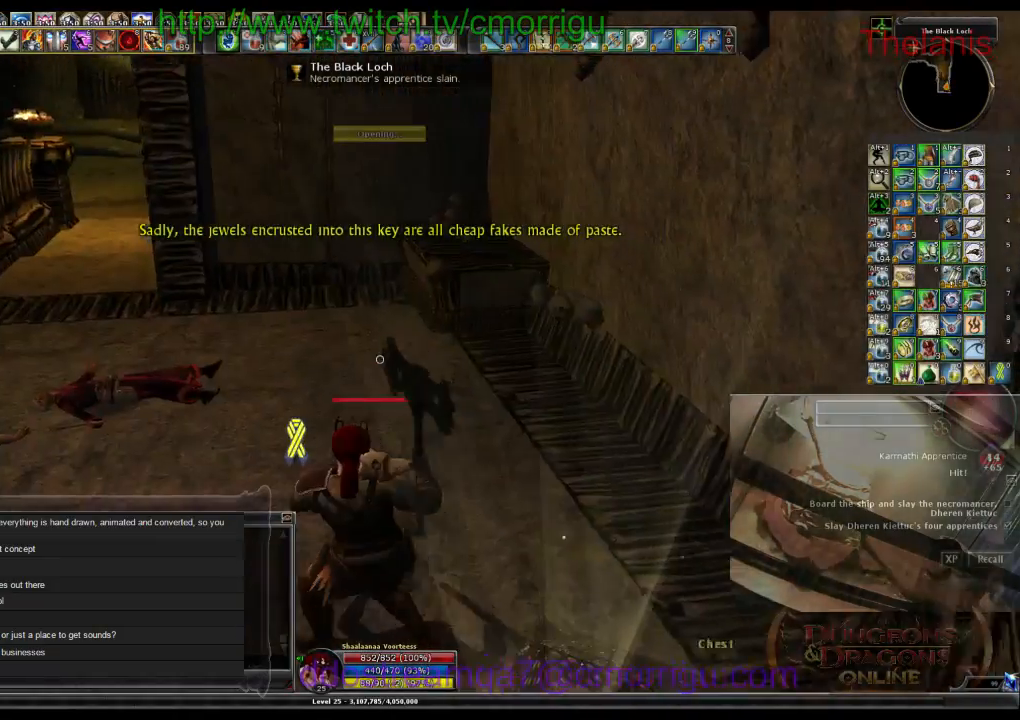
{"keys": ["a", "w"], "events": [[200, "a", "up"], [500, "a", "down"]]}
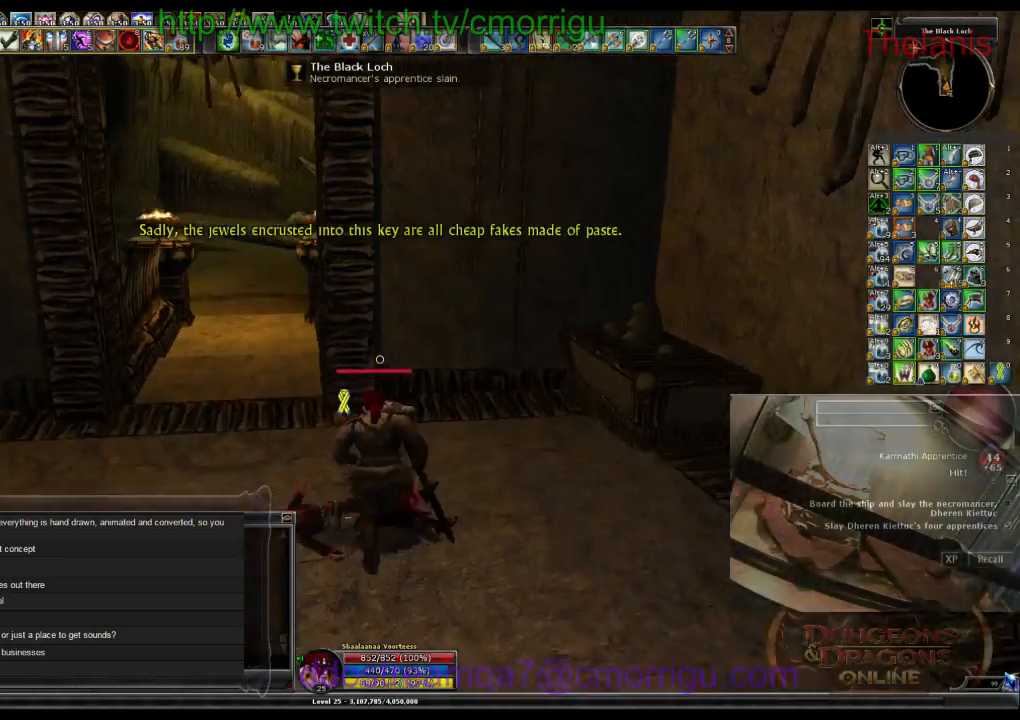
{"keys": ["w"], "events": [[234, "a", "up"]]}
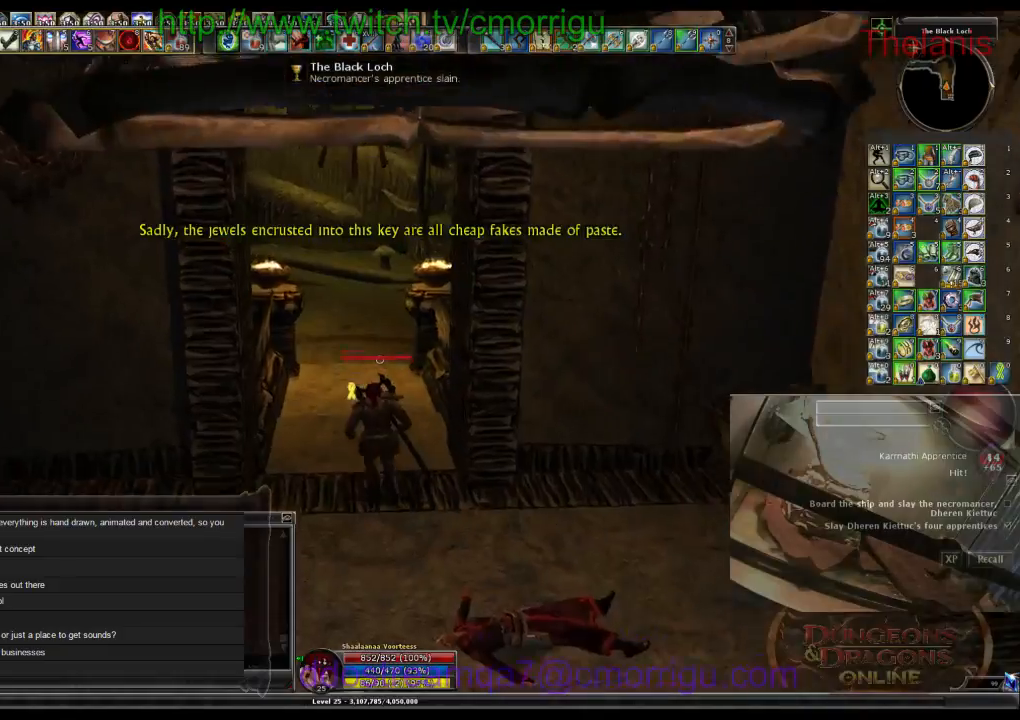
{"keys": ["w"], "events": []}
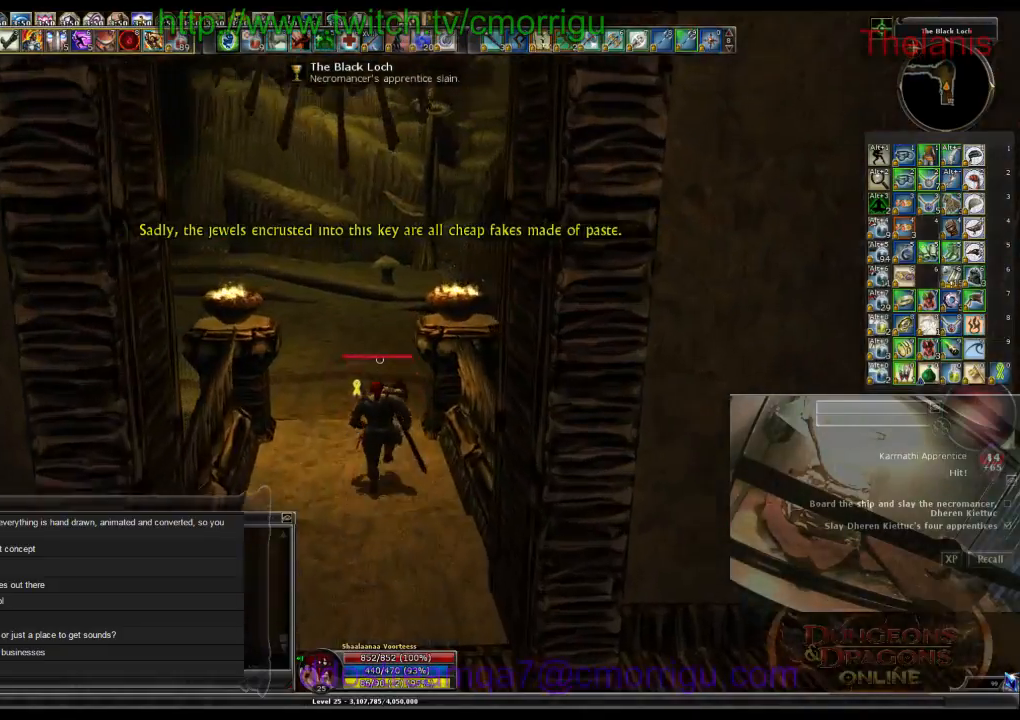
{"keys": ["w"], "events": []}
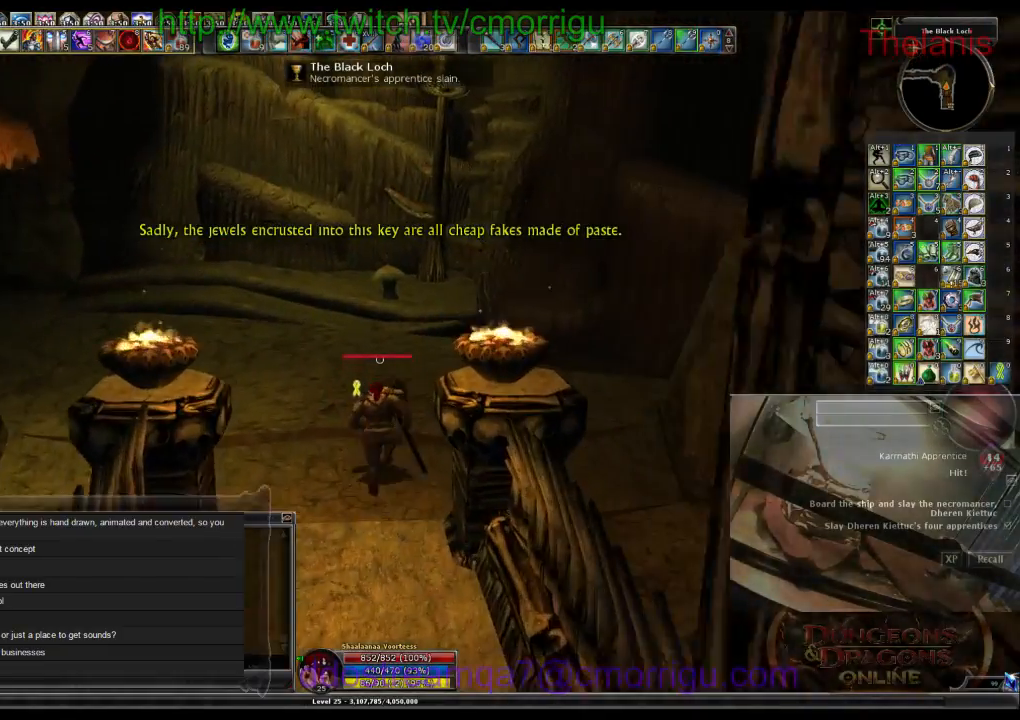
{"keys": ["w"], "events": []}
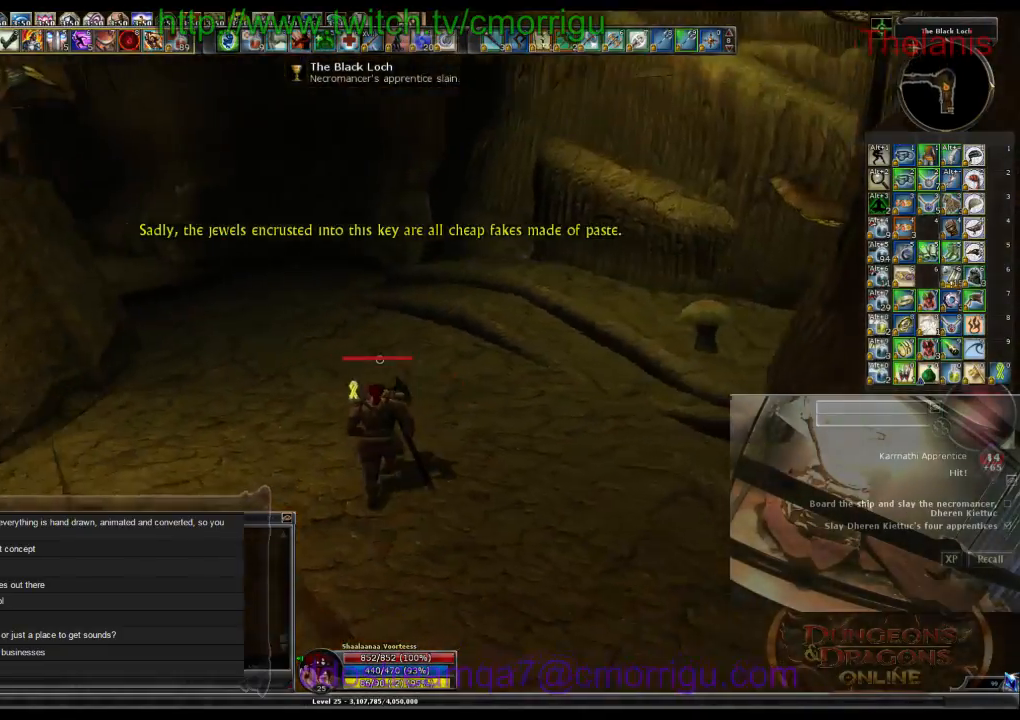
{"keys": ["w"], "events": []}
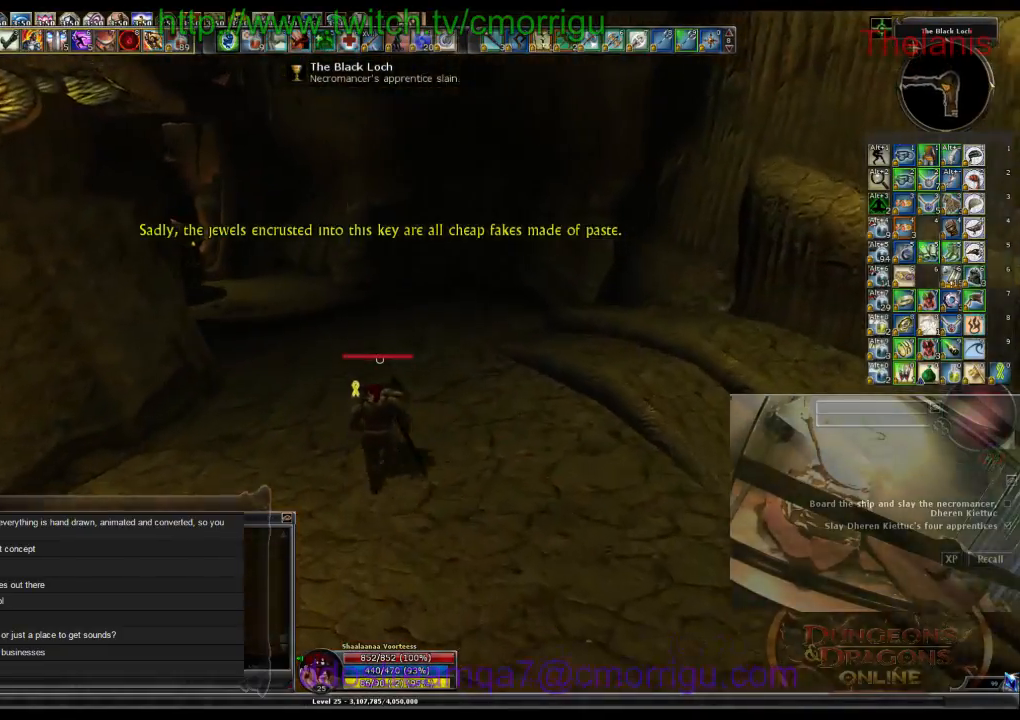
{"keys": ["w"], "events": []}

- _Problem to work on_
Transcribe the whole listing, character for character, but not its images.

- _Written solution_
{"keys": ["a", "w"], "events": [[200, "a", "up"], [500, "a", "down"]]}
{"keys": ["w"], "events": [[234, "a", "up"]]}
{"keys": ["w"], "events": []}
{"keys": ["w"], "events": []}
{"keys": ["w"], "events": []}
{"keys": ["w"], "events": []}
{"keys": ["w"], "events": []}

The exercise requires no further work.